Omas Küche – einfache Rezepte, Schritt für Schritt erklärt

Rezepte der Oma
Kuchen & Backen

Kräppelchen: So schnell und einfach gemacht

Kräppelchen: So schnell und einfach gemacht
Portionen 8 Portionen, etwa eine große Schüssel voll
Vorbereitung 30 Minuten
Garzeit 25 Minuten
Gesamt 55 Minuten

Kräppelchen kenne ich als Kirmesgebäck: dünn ausgerollter Hefeteig, in kleine Quadrate geschnitten und schwimmend im Öl ausgebacken. Sie blähen sich dabei auf und werden innen fast hohl. Aus 500 g Mehl wird eine große Schüssel voll, und die ist meist schneller leer, als du denkst. Bei mir gibt es sie an Silvester, wenn ohnehin frittiert wird, und immer mit viel Puderzucker.

Zutaten

  • 500 g Mehl
  • 1 Pck. Hefe (Trockenhefe)
  • 250 ml warme Milch
  • 5 EL Zucker
  • 1 TL Öl
  • Puderzucker zum Bestäuben
  • Öl zum Frittieren
  • Mehl zum Ausrollen

Zubereitung

Leckere Kräppelchen: So schnell und einfach gemacht! – so sieht es fertig aus
So sieht das fertige Gericht aus.

Schritt 1: Hefe vorbereiten

Rühr zuerst die Hefe, den Zucker und das Öl in die warme Milch. Gieß das Ganze ins Mehl und knete alles kräftig zu einem glatten Teig. Leg ihn in eine Schüssel, deck ihn mit einem Tuch und einem Deckel ab und lass ihn etwa 60 bis 70 Minuten an einem warmen Ort gehen.

Schritt 2: Teig ausrollen

Nach der Gehzeit knetest du den Teig noch einmal kräftig durch. Streu etwas Mehl auf die Arbeitsfläche und roll den Teig auf etwa 2 mm Dicke aus. Dann schneide ihn in Quadrate von 2 cm x 2 cm.

Schritt 3: Frittieren

Erhitz das Öl in einem Topf. Back die Teigstücke portionsweise darin aus, bis sie goldgelb sind. Dreh sie dabei um, damit sie gleichmäßig bräunen und innen nicht trocken werden. Zu dunkel sollen sie nicht werden.

Schritt 4: Servieren

Bestäub die fertigen Kräppelchen mit Puderzucker. Am besten schmecken sie noch warm. Guten Appetit!
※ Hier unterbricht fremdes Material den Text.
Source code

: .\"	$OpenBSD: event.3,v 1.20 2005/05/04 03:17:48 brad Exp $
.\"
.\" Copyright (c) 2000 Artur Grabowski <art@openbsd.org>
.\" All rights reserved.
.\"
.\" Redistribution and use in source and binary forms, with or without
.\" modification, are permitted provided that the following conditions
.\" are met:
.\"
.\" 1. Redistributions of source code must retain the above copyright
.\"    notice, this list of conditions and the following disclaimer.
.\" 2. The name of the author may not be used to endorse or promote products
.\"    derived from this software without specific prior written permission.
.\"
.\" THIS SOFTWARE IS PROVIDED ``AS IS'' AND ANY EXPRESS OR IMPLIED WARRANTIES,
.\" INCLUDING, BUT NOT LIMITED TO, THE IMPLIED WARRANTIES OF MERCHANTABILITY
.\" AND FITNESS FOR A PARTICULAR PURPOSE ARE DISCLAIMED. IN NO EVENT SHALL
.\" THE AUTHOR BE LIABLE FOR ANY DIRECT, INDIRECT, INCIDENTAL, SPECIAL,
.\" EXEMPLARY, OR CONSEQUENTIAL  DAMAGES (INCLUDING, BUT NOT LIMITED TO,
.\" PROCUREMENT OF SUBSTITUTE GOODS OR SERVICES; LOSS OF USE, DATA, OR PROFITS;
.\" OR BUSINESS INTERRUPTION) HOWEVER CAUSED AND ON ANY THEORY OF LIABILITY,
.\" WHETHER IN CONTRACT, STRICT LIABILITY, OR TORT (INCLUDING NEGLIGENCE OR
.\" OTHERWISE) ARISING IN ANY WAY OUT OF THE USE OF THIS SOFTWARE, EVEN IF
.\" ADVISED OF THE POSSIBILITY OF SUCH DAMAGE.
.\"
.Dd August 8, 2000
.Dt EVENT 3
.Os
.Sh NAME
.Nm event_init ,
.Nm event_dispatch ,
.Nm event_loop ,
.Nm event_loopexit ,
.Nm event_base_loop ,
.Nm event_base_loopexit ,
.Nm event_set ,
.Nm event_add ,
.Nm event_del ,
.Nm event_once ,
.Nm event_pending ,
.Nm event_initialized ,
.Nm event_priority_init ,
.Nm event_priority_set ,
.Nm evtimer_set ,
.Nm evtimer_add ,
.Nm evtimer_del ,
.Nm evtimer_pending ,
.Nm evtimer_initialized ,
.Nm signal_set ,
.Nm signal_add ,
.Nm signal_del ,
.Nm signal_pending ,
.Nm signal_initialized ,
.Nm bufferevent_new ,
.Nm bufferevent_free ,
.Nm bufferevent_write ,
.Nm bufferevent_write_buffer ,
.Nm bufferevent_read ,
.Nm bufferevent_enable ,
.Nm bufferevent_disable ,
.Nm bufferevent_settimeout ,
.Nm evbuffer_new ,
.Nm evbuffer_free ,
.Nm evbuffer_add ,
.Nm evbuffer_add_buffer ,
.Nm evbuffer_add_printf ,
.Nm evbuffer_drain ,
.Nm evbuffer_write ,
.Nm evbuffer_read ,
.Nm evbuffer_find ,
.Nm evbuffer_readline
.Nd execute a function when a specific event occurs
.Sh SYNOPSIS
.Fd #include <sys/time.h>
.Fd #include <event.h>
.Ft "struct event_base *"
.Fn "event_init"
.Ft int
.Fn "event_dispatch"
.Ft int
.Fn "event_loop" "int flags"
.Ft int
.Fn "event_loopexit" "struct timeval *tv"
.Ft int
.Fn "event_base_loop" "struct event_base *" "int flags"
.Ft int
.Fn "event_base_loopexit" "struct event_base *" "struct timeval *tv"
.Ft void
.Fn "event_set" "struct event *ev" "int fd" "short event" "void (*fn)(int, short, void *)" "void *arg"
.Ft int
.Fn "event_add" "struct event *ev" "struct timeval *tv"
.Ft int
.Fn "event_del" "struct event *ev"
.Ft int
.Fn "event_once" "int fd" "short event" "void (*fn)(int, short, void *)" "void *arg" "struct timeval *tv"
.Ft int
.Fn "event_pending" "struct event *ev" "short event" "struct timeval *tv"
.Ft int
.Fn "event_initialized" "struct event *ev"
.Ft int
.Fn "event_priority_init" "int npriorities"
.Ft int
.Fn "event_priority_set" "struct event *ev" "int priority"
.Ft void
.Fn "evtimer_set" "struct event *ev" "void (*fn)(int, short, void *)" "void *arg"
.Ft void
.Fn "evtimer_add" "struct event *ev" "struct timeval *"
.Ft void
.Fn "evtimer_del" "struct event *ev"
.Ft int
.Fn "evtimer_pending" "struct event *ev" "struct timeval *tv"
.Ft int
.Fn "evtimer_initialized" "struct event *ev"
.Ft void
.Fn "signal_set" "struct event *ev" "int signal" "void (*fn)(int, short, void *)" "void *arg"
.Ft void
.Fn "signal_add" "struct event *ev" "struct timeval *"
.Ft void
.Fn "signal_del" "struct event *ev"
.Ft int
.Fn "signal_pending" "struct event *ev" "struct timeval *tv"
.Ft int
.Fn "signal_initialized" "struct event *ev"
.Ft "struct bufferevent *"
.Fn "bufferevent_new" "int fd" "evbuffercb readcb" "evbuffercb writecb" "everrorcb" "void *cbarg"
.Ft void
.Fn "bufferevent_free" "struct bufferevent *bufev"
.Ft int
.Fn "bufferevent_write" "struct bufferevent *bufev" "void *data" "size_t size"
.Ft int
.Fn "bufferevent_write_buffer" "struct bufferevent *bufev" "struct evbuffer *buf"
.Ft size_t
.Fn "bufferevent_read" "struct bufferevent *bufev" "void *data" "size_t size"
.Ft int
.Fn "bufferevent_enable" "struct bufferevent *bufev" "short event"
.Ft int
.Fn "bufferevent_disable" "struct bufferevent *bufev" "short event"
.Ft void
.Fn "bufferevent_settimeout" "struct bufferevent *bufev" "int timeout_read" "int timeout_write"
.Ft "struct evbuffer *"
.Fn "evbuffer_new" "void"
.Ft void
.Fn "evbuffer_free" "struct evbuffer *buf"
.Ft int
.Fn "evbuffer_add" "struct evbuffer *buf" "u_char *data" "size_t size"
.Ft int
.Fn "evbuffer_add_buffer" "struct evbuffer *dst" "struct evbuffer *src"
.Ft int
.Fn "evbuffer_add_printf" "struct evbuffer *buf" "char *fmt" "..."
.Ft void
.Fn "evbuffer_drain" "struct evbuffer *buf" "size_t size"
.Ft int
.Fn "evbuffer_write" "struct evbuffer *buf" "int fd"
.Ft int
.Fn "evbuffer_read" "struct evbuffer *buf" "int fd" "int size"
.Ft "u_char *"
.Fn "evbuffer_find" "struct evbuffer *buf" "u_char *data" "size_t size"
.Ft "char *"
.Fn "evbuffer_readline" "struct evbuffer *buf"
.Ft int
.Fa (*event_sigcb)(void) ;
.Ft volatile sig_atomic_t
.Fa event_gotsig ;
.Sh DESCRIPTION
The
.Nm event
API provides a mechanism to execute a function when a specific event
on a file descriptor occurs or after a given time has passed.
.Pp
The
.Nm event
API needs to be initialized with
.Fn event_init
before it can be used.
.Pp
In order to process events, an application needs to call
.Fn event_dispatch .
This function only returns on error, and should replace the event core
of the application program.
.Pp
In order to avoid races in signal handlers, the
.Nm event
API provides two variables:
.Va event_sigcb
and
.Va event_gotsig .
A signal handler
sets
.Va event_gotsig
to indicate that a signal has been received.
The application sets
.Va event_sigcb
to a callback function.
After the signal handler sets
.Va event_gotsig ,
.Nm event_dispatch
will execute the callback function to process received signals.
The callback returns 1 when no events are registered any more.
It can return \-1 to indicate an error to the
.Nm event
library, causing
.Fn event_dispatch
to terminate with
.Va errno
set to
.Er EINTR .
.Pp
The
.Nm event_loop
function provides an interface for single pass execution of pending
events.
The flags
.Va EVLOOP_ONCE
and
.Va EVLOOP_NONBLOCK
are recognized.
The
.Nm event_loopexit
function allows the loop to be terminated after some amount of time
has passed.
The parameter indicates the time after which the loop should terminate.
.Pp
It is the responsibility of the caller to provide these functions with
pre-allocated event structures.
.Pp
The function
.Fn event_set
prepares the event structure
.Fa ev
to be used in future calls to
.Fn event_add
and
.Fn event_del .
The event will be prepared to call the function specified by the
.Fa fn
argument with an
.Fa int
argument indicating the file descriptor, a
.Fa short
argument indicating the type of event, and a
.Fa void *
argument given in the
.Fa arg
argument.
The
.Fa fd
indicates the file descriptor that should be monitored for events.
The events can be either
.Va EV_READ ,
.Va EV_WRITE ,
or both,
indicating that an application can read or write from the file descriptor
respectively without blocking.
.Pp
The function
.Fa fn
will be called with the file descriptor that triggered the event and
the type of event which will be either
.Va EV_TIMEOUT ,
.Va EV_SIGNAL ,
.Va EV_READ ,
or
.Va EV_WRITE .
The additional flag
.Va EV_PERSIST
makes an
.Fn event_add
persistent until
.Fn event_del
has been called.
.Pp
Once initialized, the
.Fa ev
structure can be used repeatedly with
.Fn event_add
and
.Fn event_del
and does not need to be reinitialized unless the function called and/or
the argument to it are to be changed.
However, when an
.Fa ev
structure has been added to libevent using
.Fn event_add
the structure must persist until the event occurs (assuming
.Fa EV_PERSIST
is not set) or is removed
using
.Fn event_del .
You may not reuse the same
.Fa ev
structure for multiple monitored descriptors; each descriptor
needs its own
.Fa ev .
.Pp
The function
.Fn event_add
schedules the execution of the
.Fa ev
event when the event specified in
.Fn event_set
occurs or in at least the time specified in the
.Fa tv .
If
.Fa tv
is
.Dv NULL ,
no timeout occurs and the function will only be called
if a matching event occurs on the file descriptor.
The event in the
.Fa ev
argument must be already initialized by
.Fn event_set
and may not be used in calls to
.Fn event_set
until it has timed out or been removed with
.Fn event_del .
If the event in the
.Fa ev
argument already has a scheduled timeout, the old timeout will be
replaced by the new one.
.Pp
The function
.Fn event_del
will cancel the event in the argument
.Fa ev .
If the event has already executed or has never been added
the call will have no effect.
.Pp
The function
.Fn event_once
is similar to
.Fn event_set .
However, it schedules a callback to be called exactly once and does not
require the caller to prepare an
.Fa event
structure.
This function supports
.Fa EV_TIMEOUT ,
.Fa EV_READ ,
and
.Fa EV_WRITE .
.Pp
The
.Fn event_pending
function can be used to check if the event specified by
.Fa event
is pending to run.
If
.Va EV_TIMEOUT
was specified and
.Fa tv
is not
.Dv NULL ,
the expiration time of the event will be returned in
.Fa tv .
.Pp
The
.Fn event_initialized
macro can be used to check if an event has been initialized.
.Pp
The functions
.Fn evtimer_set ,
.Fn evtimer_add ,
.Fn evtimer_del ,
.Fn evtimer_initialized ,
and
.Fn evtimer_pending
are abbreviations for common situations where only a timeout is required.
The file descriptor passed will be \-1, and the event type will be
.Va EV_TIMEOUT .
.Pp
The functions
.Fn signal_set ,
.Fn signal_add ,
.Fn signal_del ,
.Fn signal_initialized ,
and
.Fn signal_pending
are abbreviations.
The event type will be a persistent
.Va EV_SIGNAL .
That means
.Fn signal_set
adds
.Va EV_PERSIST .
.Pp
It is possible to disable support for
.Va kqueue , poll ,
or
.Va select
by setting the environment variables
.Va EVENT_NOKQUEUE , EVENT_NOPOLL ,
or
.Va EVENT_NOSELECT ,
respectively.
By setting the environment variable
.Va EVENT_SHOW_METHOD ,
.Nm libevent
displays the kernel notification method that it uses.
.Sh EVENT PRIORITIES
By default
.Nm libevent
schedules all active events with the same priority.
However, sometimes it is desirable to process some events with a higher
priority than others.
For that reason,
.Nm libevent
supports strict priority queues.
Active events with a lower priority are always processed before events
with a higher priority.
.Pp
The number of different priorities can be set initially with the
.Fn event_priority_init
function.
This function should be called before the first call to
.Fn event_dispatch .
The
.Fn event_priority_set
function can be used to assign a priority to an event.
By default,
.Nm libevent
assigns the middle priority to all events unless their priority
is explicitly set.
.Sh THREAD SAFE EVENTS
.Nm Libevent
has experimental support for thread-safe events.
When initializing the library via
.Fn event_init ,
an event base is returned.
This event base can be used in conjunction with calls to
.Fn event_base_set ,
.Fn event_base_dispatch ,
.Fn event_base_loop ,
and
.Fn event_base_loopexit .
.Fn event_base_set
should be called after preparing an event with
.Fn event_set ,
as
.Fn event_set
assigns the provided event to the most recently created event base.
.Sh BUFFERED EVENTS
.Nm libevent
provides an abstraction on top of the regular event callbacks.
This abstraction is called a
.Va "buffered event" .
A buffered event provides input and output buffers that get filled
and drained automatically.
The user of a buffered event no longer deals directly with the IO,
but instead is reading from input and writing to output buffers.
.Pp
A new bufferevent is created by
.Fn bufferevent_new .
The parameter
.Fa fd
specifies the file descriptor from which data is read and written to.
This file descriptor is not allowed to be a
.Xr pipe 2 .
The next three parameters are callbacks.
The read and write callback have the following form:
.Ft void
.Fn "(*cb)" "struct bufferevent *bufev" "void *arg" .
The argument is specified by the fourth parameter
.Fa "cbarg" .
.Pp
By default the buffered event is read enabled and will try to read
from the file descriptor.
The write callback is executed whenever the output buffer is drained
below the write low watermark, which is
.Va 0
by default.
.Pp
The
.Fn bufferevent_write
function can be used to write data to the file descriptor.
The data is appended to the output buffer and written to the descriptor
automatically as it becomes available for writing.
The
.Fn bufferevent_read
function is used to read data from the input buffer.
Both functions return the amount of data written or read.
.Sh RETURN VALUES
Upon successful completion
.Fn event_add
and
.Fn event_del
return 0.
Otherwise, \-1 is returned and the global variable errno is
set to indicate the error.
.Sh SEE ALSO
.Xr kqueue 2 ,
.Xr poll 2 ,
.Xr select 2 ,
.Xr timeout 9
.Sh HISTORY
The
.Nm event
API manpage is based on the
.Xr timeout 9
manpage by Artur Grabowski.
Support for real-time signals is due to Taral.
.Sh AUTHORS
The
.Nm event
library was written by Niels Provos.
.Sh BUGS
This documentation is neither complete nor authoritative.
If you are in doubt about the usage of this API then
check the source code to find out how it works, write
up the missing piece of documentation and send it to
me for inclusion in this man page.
Viel Arbeit machen sie nicht, und trotzdem ist die Schüssel jedes Mal schnell leer. Probier sie einfach mal aus.

Mein Tipp

Roll den Teig wirklich auf zwei Millimeter aus, lieber in zwei Portionen nacheinander. Dickere Stücke bleiben innen teigig, während sie außen schon dunkel sind. Das Öl soll etwa 170 Grad haben und immer nur eine dünne Lage aufnehmen. Zu viele Quadrate auf einmal kühlen es ab, und die Kräppelchen saugen sich mit Fett voll.

Andere Ideen

  • Ein Esslöffel Rum und etwas abgeriebene Zitronenschale im Teig geben den typischen Kirmesgeschmack.
  • Statt Puderzucker wälze ich sie manchmal noch warm in Zimtzucker.
  • Herzhaft geht auch: nur ein Esslöffel Zucker in den Teig und zum Schluss grobes Salz darüber.

Aufheben und Einfrieren

Frisch und warm sind sie am besten. In einer offenen Schale bleiben sie einen Tag knusprig, in einer geschlossenen Dose werden sie zäh. Am zweiten Tag wärme ich sie fünf Minuten bei 160 Grad im Ofen auf und zuckere frisch nach. Rohen Hefeteig kannst du über Nacht im Kühlschrank aufbewahren.

Häufige Fragen

Kann ich frische Hefe statt Trockenhefe nehmen?
Ja, ein halber Würfel, also etwa 21 g, entspricht dem Päckchen. Bröckle ihn in die warme Milch und rühre den Zucker unter, bis er sich gelöst hat. Die Gehzeit bleibt bei rund siebzig Minuten.
Woran erkenne ich, dass das Öl heiß genug ist?
Halte einen Holzlöffelstiel hinein, es sollen gleichmäßig kleine Bläschen aufsteigen. Wirf zur Sicherheit ein Probestück hinein: Es muss nach wenigen Sekunden hochkommen und in gut einer Minute goldgelb sein.
Warum bleiben meine Kräppelchen flach?
Meist war der Teig zu wenig gegangen oder das Öl zu kalt. Er braucht die volle Stunde an einem warmen Ort und danach noch einmal kräftiges Kneten. Erst dann hat er genug Trieb zum Aufblähen.